**GIVEN PROBLEM:**
Return each line of the data below that contains the string "States". Matching is case-sensitive.

**ITEMS:**
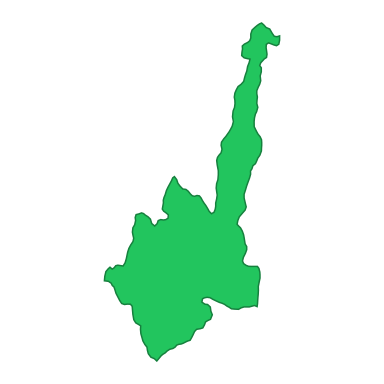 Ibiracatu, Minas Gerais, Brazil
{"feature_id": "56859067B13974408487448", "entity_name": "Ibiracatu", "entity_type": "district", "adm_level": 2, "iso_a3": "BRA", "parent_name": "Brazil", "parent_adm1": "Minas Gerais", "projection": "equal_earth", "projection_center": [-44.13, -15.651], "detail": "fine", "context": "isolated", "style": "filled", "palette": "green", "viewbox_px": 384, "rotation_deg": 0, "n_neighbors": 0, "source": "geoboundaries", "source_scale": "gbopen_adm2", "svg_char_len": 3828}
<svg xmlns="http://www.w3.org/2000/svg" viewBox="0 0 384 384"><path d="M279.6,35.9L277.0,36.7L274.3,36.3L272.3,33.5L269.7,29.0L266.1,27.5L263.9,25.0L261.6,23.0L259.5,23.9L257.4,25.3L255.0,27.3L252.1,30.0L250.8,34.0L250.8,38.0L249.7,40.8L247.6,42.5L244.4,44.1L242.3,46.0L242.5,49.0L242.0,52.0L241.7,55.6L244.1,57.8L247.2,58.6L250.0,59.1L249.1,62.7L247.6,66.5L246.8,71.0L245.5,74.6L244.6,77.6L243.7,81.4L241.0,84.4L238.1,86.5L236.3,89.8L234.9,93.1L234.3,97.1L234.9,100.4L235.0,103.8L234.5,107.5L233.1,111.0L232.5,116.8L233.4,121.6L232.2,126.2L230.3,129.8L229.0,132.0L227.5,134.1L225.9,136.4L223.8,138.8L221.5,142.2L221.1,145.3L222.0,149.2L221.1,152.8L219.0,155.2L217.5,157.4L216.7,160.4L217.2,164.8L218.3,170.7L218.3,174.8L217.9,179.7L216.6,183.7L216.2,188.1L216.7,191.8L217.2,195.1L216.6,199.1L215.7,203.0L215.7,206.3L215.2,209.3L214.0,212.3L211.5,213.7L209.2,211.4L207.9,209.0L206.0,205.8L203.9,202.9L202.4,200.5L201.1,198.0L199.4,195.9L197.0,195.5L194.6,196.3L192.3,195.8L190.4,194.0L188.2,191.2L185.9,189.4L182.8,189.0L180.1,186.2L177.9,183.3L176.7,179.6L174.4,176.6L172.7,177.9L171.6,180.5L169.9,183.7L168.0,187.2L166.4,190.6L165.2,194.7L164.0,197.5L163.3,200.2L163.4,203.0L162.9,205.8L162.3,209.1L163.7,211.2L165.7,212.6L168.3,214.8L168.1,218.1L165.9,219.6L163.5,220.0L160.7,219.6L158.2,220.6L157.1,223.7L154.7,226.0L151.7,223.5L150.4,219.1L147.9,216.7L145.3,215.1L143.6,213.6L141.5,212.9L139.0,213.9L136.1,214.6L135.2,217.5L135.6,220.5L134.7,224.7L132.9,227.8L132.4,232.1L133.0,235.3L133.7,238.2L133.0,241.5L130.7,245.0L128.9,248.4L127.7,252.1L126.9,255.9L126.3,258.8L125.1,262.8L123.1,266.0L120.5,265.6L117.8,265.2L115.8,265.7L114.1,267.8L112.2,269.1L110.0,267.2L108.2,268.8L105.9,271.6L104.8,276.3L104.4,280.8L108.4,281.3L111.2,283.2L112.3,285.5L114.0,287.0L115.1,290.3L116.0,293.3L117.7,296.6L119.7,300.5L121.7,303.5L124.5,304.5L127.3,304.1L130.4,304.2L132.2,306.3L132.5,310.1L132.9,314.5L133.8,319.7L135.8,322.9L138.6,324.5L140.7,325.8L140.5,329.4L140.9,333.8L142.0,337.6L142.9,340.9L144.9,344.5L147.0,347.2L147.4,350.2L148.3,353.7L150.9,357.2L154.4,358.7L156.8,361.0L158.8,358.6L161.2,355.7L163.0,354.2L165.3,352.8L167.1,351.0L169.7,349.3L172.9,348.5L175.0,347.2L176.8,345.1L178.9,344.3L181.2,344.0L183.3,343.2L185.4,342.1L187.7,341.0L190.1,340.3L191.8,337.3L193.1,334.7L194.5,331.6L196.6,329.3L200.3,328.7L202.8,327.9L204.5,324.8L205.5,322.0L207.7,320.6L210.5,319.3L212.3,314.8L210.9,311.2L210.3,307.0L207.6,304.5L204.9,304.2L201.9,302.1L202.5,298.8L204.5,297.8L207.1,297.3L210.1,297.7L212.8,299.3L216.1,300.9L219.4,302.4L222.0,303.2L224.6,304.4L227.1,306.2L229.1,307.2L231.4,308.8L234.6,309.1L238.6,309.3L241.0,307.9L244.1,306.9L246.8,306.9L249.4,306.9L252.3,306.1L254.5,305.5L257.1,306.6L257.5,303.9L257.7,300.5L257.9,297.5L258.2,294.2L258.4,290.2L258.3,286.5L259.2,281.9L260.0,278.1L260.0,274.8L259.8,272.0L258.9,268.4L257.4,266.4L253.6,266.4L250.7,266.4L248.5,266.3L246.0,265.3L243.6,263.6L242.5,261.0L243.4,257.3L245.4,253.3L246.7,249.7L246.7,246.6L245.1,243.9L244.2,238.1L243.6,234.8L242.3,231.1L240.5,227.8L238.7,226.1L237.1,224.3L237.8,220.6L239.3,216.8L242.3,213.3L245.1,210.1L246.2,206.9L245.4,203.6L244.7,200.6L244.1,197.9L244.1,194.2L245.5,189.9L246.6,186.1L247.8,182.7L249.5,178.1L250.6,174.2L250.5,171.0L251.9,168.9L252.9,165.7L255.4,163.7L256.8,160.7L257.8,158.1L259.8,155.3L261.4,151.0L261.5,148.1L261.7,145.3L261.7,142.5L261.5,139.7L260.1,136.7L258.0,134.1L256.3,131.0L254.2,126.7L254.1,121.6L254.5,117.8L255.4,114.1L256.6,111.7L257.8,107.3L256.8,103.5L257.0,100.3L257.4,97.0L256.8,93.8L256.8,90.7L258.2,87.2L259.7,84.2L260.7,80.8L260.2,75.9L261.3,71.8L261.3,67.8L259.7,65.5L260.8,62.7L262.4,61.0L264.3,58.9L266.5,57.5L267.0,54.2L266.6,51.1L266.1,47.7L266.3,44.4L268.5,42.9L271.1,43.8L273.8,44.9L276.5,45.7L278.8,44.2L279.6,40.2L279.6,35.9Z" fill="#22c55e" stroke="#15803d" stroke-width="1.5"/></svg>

* * *

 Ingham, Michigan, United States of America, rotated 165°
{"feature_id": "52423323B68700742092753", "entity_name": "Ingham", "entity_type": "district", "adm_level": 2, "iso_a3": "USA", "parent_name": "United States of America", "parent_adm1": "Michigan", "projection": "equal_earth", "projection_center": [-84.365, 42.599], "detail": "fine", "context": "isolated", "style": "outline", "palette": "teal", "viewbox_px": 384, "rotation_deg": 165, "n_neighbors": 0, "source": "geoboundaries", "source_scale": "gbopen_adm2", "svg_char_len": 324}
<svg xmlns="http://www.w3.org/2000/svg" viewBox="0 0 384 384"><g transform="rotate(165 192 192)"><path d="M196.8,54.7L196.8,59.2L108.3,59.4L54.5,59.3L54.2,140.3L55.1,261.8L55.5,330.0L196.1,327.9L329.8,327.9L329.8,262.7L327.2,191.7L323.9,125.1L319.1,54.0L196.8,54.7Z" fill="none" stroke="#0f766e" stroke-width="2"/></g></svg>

---

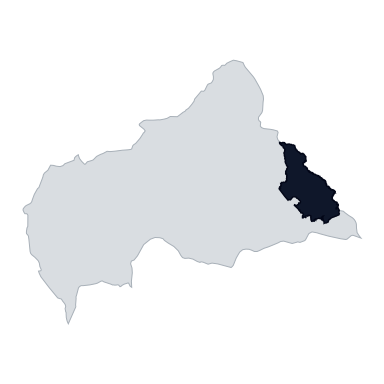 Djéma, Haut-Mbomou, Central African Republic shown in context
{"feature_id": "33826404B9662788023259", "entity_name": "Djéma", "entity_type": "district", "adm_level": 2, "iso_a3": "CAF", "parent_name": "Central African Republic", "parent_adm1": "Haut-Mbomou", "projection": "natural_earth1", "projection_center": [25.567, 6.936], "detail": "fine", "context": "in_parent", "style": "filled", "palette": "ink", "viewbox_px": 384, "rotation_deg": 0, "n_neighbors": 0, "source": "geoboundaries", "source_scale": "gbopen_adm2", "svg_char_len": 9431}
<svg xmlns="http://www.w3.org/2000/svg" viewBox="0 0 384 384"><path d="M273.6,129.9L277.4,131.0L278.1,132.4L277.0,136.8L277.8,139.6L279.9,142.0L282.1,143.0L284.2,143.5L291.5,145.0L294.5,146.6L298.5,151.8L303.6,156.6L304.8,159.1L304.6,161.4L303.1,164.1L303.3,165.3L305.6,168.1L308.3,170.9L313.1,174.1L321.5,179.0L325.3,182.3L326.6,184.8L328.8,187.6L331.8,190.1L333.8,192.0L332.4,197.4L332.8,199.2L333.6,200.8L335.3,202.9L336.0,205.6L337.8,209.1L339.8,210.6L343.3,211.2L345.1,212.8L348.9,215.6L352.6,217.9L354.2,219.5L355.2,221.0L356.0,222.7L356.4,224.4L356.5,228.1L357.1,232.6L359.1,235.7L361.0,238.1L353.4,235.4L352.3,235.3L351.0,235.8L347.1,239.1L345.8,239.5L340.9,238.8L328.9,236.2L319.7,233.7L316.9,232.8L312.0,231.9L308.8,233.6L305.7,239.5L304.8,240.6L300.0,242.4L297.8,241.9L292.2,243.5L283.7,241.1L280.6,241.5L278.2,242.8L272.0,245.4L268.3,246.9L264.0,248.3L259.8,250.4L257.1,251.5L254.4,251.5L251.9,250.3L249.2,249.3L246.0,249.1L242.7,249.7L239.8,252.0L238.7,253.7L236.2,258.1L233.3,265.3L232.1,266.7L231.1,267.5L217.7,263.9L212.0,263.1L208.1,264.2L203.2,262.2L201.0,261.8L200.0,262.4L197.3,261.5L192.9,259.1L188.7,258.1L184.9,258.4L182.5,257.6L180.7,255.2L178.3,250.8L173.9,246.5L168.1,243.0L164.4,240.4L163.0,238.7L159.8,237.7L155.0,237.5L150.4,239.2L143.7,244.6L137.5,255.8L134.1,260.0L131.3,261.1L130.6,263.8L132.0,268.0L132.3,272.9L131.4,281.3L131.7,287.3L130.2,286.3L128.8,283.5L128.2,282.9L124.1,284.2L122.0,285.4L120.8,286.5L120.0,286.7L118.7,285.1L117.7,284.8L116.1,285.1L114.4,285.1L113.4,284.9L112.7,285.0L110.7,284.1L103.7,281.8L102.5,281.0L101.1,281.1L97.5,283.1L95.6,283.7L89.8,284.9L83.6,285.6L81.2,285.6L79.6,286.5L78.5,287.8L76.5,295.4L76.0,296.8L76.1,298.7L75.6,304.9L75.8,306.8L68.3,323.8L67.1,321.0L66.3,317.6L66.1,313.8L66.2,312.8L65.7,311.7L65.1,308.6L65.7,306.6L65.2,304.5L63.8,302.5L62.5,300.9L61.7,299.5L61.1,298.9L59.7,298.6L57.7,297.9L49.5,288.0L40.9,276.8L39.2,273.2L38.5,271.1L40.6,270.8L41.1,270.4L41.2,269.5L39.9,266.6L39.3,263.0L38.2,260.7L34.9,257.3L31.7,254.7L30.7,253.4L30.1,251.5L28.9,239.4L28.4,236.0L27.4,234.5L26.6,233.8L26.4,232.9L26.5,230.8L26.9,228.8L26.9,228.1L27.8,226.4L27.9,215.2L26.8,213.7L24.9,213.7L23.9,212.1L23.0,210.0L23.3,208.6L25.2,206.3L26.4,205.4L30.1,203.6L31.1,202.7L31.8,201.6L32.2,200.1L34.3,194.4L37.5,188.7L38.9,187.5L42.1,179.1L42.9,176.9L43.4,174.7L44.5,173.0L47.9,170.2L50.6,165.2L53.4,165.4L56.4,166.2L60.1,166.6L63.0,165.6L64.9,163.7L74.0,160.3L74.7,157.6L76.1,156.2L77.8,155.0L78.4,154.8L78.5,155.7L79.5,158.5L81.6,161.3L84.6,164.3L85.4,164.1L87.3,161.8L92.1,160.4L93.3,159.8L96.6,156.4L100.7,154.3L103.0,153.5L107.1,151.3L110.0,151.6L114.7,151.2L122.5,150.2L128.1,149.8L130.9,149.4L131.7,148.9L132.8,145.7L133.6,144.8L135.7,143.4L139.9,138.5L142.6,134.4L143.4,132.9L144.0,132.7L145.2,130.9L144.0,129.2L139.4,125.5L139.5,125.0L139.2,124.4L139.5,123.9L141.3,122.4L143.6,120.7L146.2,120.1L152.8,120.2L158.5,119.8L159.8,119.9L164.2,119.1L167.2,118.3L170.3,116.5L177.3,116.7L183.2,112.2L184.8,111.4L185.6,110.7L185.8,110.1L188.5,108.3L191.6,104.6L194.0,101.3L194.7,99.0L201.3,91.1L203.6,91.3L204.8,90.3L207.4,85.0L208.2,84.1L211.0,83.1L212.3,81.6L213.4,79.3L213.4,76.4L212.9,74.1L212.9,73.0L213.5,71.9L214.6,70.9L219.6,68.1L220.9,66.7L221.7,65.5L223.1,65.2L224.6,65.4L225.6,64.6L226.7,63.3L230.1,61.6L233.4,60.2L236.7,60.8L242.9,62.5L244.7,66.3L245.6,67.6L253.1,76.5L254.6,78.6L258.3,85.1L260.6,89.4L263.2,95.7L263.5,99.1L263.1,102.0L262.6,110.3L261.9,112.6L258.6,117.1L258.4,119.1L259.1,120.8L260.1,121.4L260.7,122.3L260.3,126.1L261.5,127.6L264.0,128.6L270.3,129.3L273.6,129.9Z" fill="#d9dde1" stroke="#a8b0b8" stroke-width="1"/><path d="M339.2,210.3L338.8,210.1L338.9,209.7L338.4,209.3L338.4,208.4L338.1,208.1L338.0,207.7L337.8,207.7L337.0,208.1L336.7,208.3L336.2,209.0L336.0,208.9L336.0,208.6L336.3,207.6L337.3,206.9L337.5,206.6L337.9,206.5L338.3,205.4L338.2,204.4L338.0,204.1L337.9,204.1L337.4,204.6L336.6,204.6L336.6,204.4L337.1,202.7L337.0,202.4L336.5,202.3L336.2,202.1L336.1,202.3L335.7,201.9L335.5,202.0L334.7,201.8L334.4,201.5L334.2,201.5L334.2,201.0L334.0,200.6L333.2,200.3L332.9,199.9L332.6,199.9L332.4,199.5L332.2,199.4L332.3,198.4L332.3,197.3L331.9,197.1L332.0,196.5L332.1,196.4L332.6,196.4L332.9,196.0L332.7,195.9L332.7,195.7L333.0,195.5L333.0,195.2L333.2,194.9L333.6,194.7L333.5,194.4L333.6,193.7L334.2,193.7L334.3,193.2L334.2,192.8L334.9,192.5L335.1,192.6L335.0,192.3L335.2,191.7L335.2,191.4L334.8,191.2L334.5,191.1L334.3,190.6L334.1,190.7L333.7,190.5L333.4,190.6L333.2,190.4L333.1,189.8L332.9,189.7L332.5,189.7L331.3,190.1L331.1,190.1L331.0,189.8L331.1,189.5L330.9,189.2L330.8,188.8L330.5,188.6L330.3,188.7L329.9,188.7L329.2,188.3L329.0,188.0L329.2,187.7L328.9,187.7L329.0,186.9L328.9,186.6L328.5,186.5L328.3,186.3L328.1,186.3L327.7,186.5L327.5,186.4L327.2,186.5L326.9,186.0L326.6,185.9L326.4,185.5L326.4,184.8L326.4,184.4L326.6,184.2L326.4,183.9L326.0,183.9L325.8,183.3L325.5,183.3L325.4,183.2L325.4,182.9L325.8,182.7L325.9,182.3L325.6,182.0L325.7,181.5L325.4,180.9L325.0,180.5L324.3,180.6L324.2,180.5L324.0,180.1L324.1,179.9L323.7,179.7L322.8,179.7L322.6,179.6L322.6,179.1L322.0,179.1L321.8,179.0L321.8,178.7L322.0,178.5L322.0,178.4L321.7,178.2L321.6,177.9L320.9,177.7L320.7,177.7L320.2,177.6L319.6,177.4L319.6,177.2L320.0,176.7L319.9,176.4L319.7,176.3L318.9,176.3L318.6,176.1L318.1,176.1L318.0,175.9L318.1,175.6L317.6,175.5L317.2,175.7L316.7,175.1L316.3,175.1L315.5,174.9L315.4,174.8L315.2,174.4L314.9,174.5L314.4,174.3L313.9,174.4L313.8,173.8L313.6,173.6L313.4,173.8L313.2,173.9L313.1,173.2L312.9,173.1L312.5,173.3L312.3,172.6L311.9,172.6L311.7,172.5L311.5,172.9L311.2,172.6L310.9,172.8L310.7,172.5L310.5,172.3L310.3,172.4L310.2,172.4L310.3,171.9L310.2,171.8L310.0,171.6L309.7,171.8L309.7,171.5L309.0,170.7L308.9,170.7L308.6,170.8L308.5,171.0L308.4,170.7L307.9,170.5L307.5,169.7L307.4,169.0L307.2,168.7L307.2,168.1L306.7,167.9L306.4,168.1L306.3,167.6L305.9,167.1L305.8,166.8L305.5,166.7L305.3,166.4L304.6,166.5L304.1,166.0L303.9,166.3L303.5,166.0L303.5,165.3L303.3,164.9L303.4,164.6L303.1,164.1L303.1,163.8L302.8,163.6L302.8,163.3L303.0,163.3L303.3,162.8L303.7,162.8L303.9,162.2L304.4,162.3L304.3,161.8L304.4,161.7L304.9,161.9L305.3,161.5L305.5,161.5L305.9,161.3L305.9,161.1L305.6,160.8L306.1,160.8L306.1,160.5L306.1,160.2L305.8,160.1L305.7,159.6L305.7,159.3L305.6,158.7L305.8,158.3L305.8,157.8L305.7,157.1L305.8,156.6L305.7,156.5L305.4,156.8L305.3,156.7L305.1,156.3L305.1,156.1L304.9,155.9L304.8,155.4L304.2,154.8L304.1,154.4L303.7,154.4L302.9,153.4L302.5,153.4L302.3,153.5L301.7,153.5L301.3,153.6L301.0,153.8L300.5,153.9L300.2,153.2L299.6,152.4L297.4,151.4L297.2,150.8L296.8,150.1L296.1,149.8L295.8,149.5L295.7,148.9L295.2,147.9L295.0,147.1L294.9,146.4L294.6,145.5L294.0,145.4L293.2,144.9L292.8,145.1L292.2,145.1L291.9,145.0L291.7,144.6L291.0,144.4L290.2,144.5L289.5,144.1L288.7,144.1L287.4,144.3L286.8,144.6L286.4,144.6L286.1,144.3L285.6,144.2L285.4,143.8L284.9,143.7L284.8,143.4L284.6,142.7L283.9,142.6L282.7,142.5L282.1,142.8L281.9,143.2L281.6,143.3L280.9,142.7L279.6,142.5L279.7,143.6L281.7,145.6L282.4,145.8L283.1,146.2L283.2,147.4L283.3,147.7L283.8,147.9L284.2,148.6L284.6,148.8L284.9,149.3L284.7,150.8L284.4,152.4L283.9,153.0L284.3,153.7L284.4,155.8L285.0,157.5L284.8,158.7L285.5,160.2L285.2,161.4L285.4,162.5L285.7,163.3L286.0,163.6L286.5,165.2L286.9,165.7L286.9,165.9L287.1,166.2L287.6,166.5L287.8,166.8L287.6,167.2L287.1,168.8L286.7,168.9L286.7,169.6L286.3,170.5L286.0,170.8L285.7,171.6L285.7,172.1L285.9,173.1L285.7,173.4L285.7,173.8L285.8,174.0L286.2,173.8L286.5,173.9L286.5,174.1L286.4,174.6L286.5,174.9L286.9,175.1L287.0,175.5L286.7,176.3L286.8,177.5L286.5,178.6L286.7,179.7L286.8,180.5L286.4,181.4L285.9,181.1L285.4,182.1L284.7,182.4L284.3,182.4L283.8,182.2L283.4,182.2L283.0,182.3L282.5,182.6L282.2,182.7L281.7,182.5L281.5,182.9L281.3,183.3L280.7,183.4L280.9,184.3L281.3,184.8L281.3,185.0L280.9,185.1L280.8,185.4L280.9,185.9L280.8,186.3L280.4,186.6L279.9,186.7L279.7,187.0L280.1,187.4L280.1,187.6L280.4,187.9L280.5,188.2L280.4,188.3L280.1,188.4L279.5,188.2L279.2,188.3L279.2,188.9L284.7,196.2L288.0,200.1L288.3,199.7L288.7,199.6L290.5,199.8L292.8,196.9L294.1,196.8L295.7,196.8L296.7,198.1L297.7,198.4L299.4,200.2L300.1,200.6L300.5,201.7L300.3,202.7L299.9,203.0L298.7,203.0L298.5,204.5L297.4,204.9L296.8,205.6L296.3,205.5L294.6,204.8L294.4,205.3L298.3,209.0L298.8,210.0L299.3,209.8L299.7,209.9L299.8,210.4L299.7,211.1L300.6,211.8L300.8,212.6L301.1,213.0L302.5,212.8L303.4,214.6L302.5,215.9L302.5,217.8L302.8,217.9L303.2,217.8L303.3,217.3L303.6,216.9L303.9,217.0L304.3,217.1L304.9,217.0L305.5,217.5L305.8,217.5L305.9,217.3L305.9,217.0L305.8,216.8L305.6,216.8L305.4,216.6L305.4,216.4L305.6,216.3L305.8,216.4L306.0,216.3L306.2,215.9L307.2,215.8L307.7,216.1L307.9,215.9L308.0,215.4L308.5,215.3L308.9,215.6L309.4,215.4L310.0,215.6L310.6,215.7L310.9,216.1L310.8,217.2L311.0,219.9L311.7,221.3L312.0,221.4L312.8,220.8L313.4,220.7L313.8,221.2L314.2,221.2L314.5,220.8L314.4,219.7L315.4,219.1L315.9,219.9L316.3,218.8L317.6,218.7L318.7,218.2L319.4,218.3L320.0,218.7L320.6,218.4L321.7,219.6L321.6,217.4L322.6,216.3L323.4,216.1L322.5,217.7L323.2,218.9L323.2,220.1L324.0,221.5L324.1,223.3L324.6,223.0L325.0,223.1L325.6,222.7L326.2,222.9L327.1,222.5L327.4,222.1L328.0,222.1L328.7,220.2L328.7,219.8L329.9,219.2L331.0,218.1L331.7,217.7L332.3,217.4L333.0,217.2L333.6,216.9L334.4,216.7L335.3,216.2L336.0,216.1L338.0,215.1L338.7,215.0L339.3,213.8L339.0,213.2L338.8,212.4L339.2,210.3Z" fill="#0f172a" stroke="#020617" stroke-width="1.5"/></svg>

**WRITTEN RESPONSE:**
 Ingham, Michigan, United States of America, rotated 165°
{"feature_id": "52423323B68700742092753", "entity_name": "Ingham", "entity_type": "district", "adm_level": 2, "iso_a3": "USA", "parent_name": "United States of America", "parent_adm1": "Michigan", "projection": "equal_earth", "projection_center": [-84.365, 42.599], "detail": "fine", "context": "isolated", "style": "outline", "palette": "teal", "viewbox_px": 384, "rotation_deg": 165, "n_neighbors": 0, "source": "geoboundaries", "source_scale": "gbopen_adm2", "svg_char_len": 324}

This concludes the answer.